### WHAT THE EXERCISE ASKS
In the text on the Tuoba language below, who was the first scholar to claim Tuoba as a Mongolian language?

Extinct 5th-century language of northern China

Tuoba (Tabγač or Tabghach; also Taγbač or Taghbach; ) is an extinct language spoken by the Tuoba people in northern China around the 5th century AD during the Northern Wei dynasty. It has variously been considered to be of (Para-)Mongolic or Turkic affiliations.

==Classification==
There is no consensus on the classification of the Tuoba language and it has been identified as either a Mongolic language or a Turkic language. No Tuoba texts have survived and the only sources for the Tuoba language are glosses scattered in Chinese texts. According to the Book of the Later Han, "the language and culture of the Xianbei are the same as the Wuhuan".

With the exception of Shiratori Kurakichi (1912, 1913), who was the first to claim Tuoba as a Mongolian language, most scholars during the first half of the 20th century such as Peter A. Boodberg, Louis Bazin, Gerard Clauson, René Grousset, Paul Pelliot and Wolfram Eberhard believed that the Tuoba people and language were primarily Turkic with perhaps some Mongolic admixture. This lasted until the 1970s when Lajos Ligeti argued that both the Xianbei and Tuoba languages were actually Mongolic due to the existence of obvious Mongolic cognates. Pulleyblank was favorable to Ligeti's argument and concluded in 1983 that the classification was sound while noting that there were probably Turkic and non-Mongolian elements integrated into the Tuoba confederacy. This was followed by another agreement from Gerhard Doerfer in 1992.

### EXTRACTED RECORDS
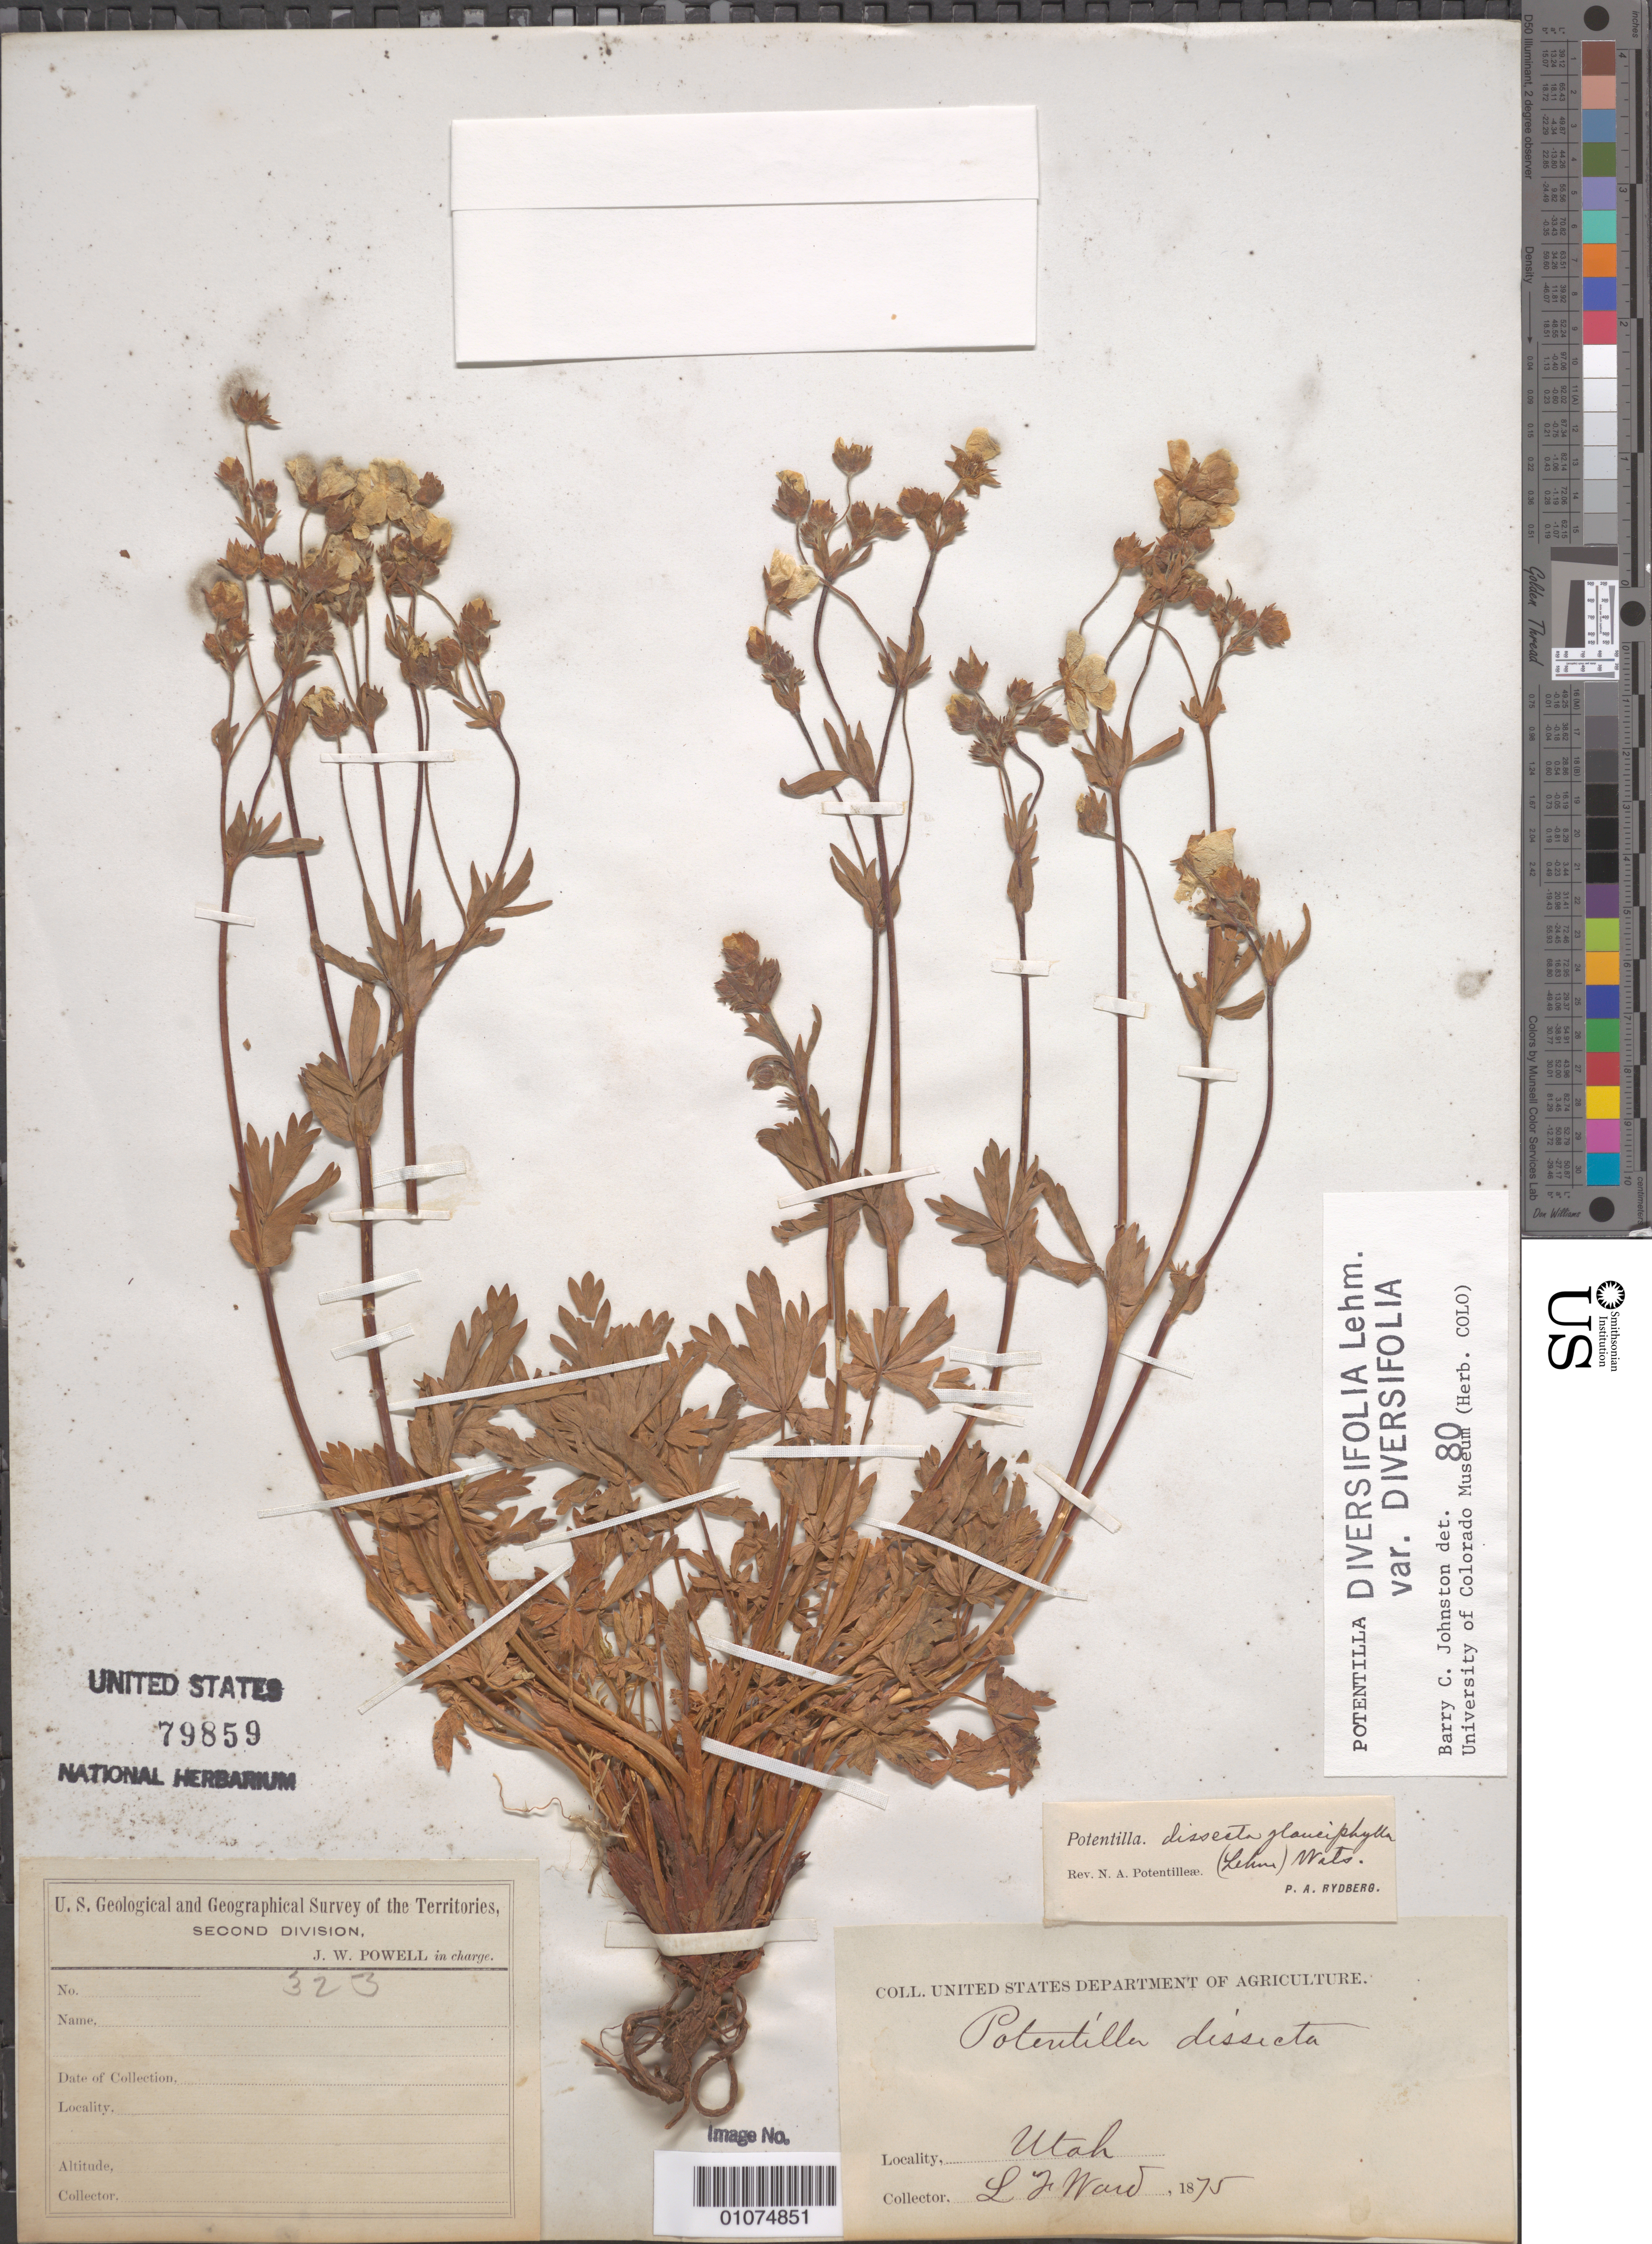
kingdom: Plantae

--

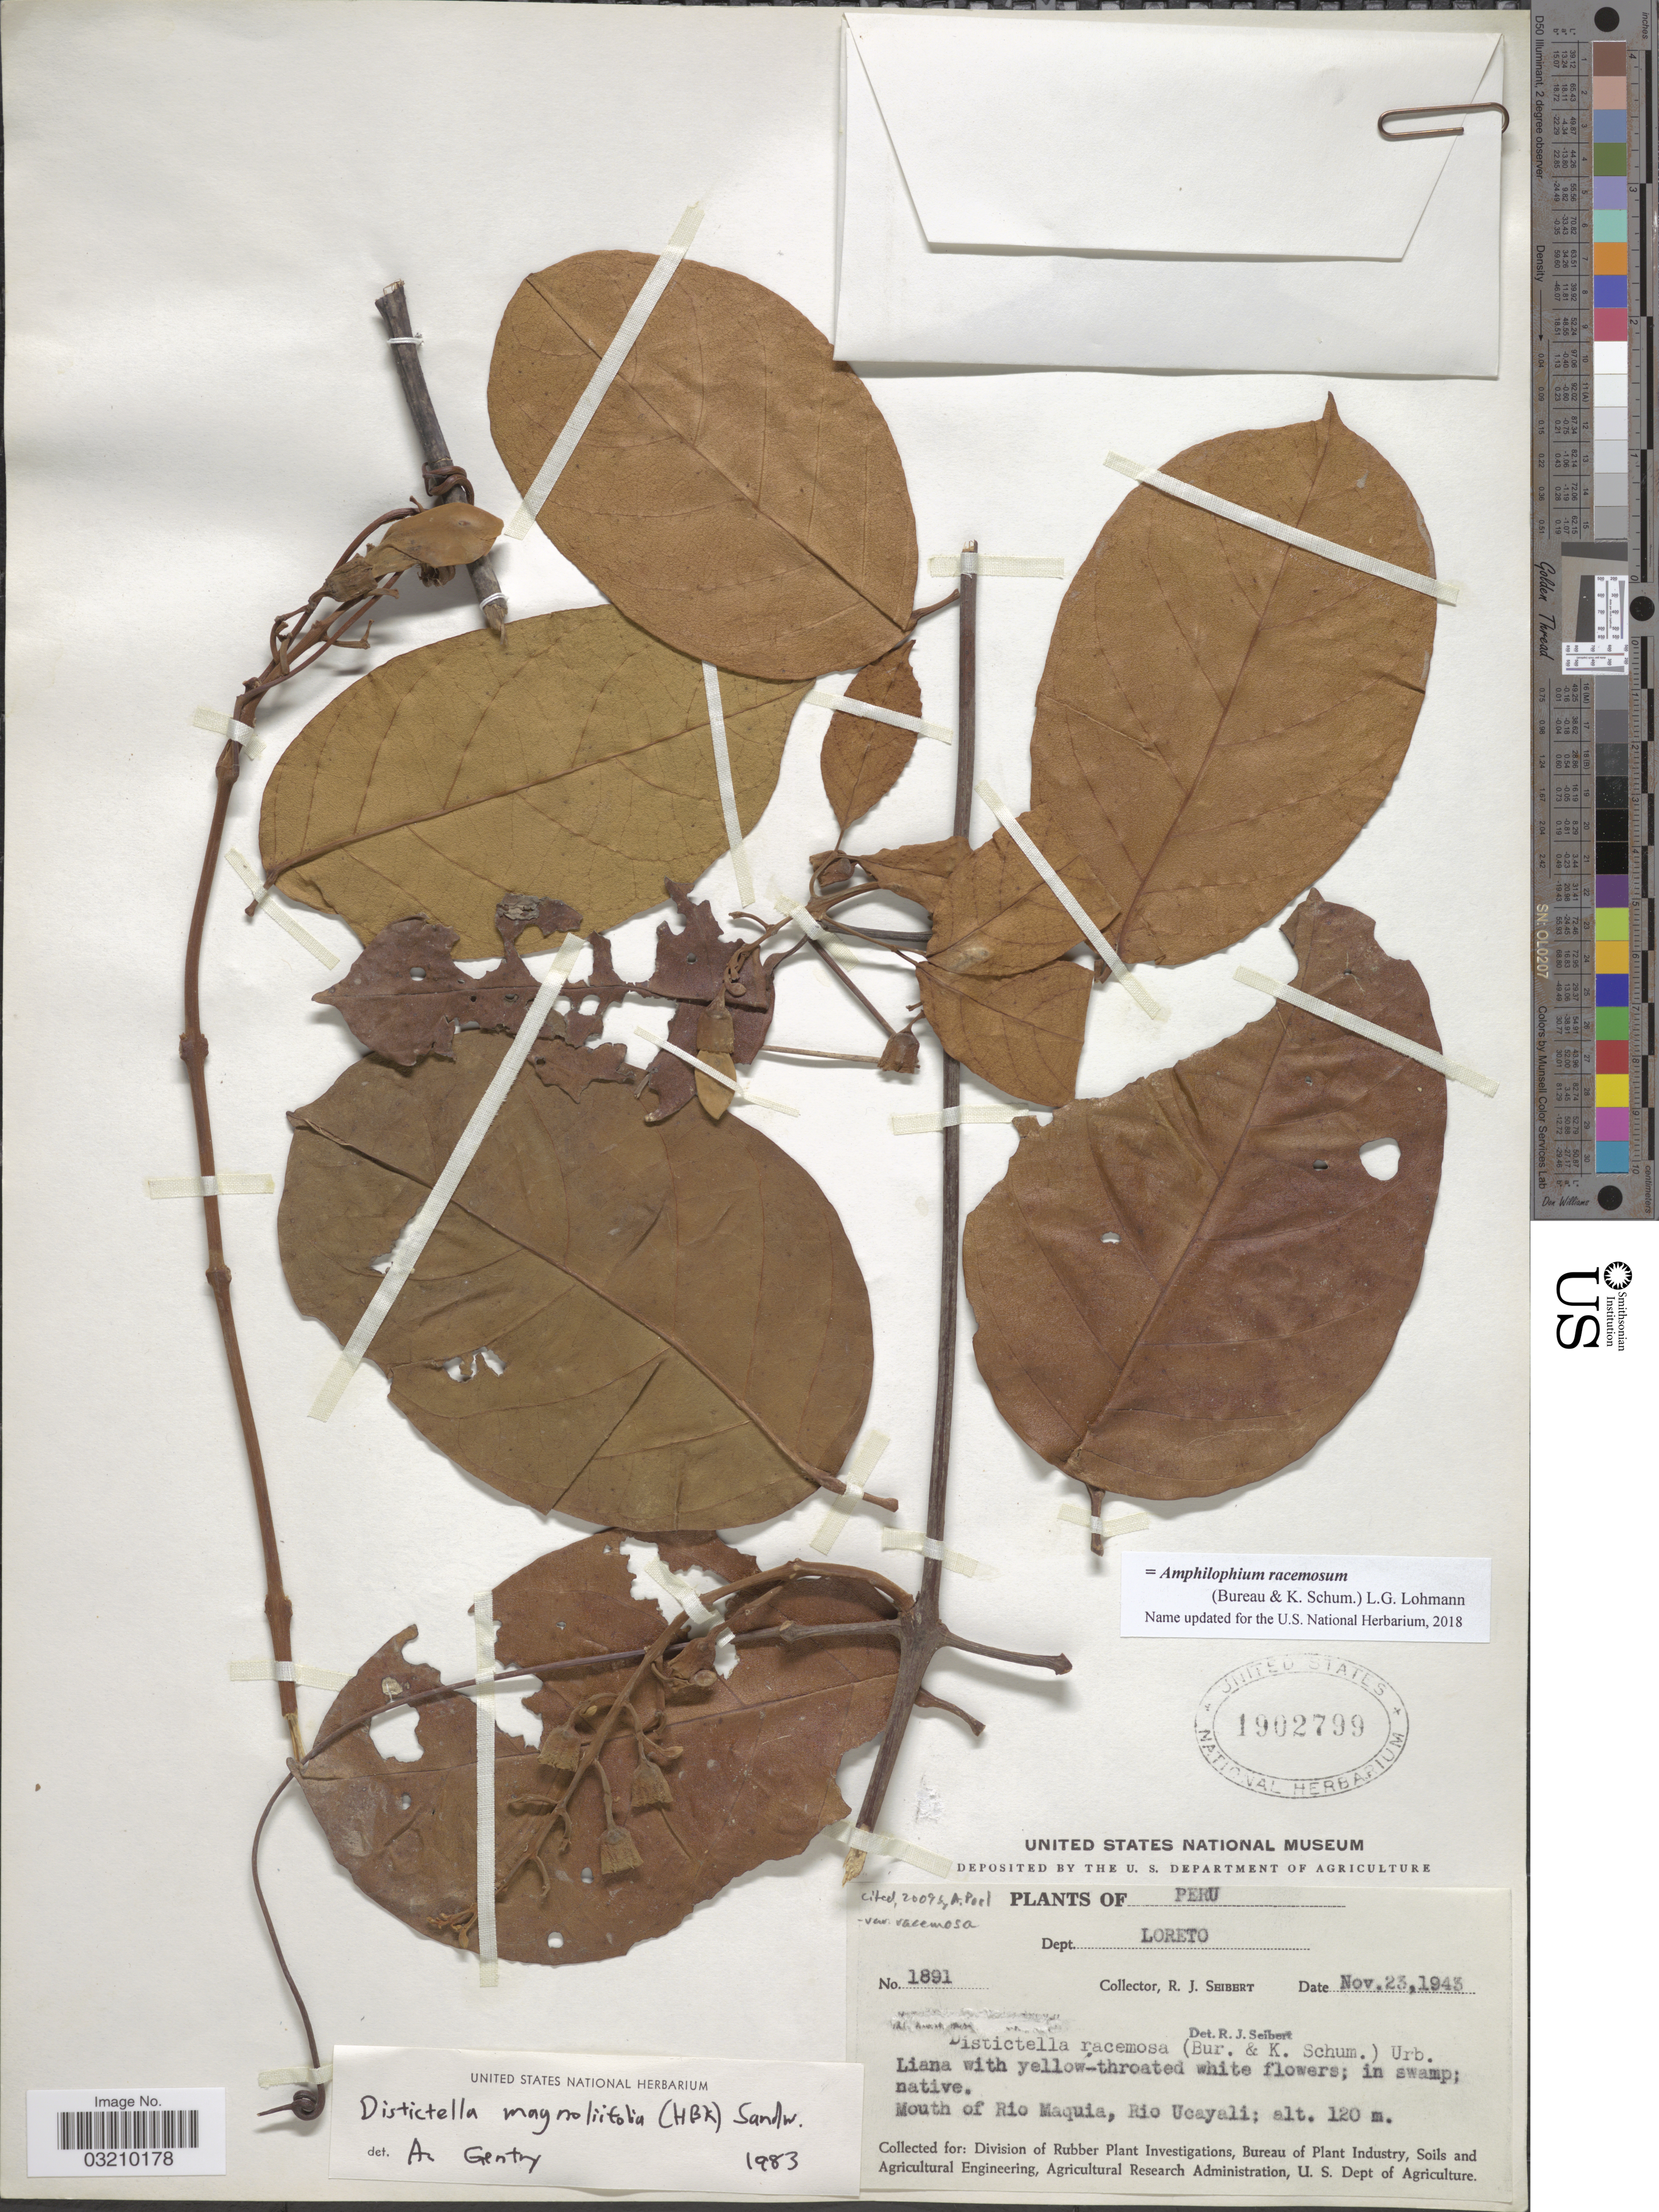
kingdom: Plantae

### EXERCISE OUTPUT
Shiratori Kurakichi, in 1912 and 1913.